[Task material Boundary: Start]

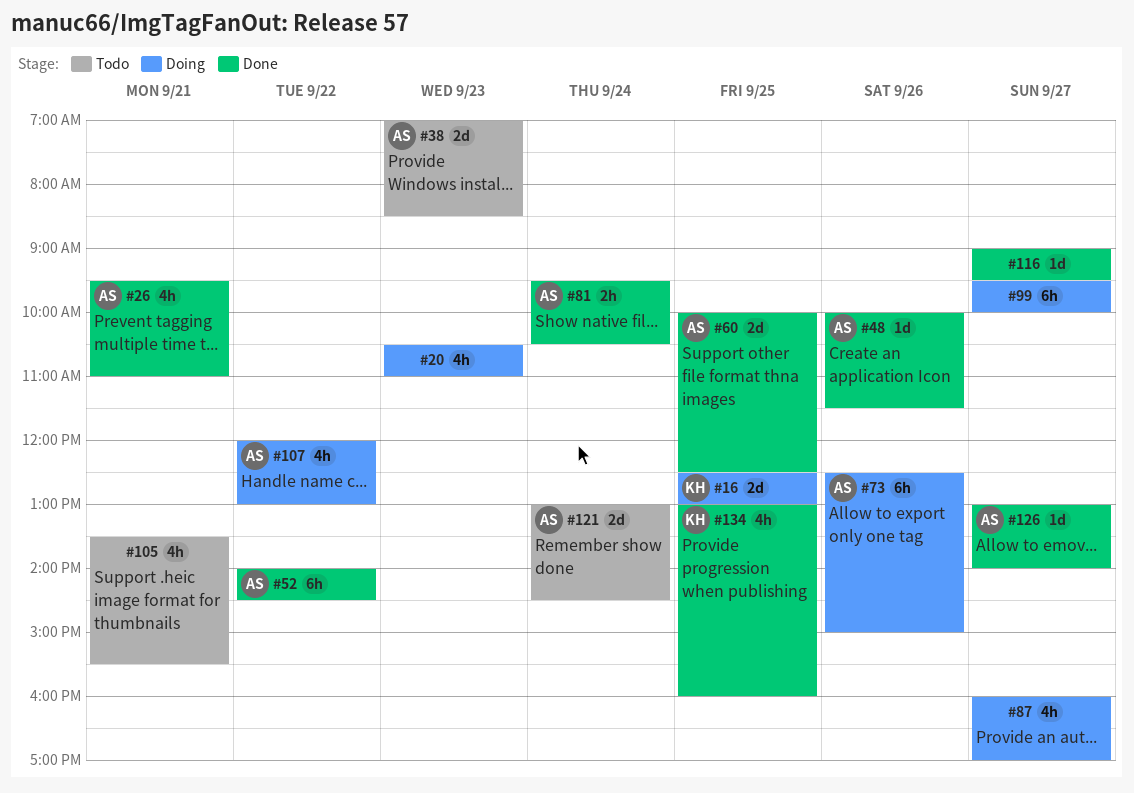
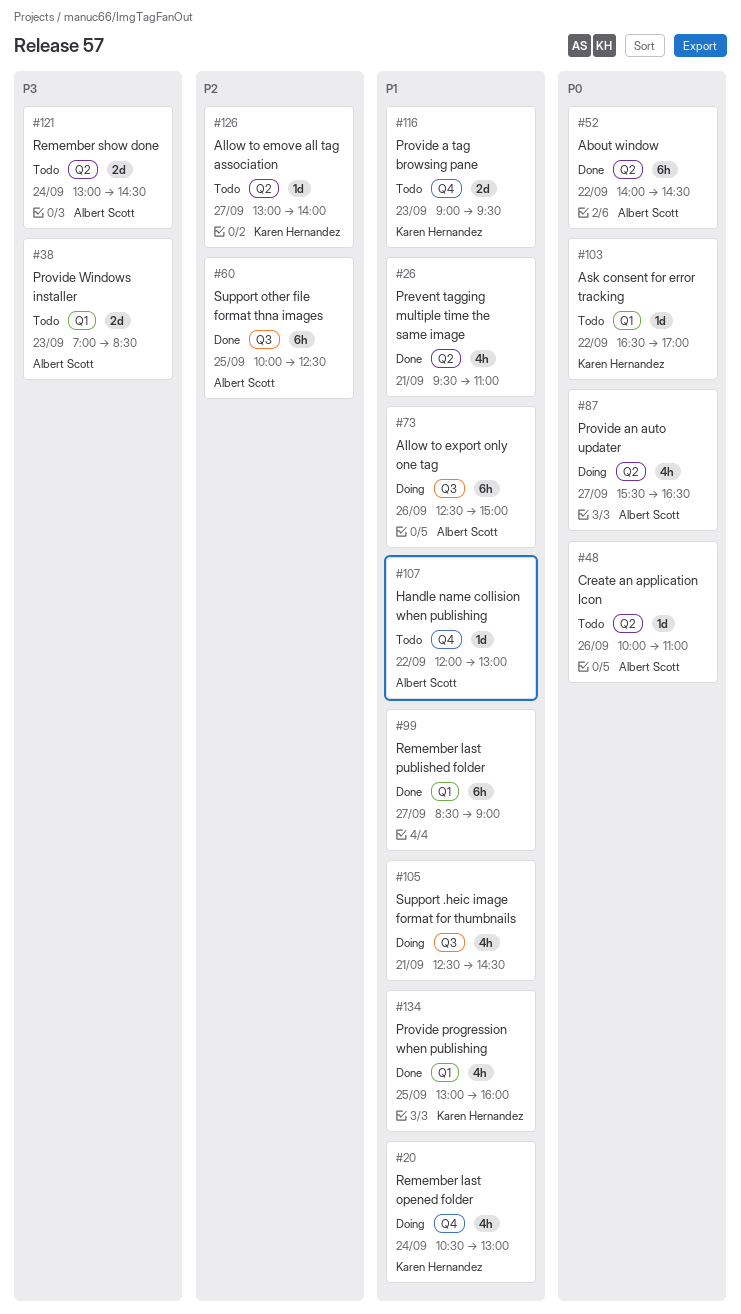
#16: present -> none
#20, owner: none -> Karen Hernandez
#20, day: Sep 23 -> Sep 24
#20, ends: 11:00 -> 13:00
#26, owner: Albert Scott -> none
#48, status: Done -> Todo
#48, ends: 11:30 -> 11:00
#60, estimate: 2d -> 6h
#81: present -> none
#87, owner: none -> Albert Scott
#87, begins: 16:00 -> 15:30
#87, ends: 17:00 -> 16:30
#99, status: Doing -> Done
#99, begins: 09:30 -> 08:30
#99, ends: 10:00 -> 09:00
#103: none -> present
#105, status: Todo -> Doing
#105, begins: 13:30 -> 12:30
#105, ends: 15:30 -> 14:30
#107, status: Doing -> Todo
#107, estimate: 4h -> 1d
#116, status: Done -> Todo
#116, owner: none -> Karen Hernandez
#116, estimate: 1d -> 2d
#116, day: Sep 27 -> Sep 23
#126, status: Done -> Todo
#126, owner: Albert Scott -> Karen Hernandez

[Task material Boundary: End]

_Exercise description:_ Retype all entries above verbatim; no pictures belong in the copy.

_Expected output:_
#16: present -> none
#20, owner: none -> Karen Hernandez
#20, day: Sep 23 -> Sep 24
#20, ends: 11:00 -> 13:00
#26, owner: Albert Scott -> none
#48, status: Done -> Todo
#48, ends: 11:30 -> 11:00
#60, estimate: 2d -> 6h
#81: present -> none
#87, owner: none -> Albert Scott
#87, begins: 16:00 -> 15:30
#87, ends: 17:00 -> 16:30
#99, status: Doing -> Done
#99, begins: 09:30 -> 08:30
#99, ends: 10:00 -> 09:00
#103: none -> present
#105, status: Todo -> Doing
#105, begins: 13:30 -> 12:30
#105, ends: 15:30 -> 14:30
#107, status: Doing -> Todo
#107, estimate: 4h -> 1d
#116, status: Done -> Todo
#116, owner: none -> Karen Hernandez
#116, estimate: 1d -> 2d
#116, day: Sep 27 -> Sep 23
#126, status: Done -> Todo
#126, owner: Albert Scott -> Karen Hernandez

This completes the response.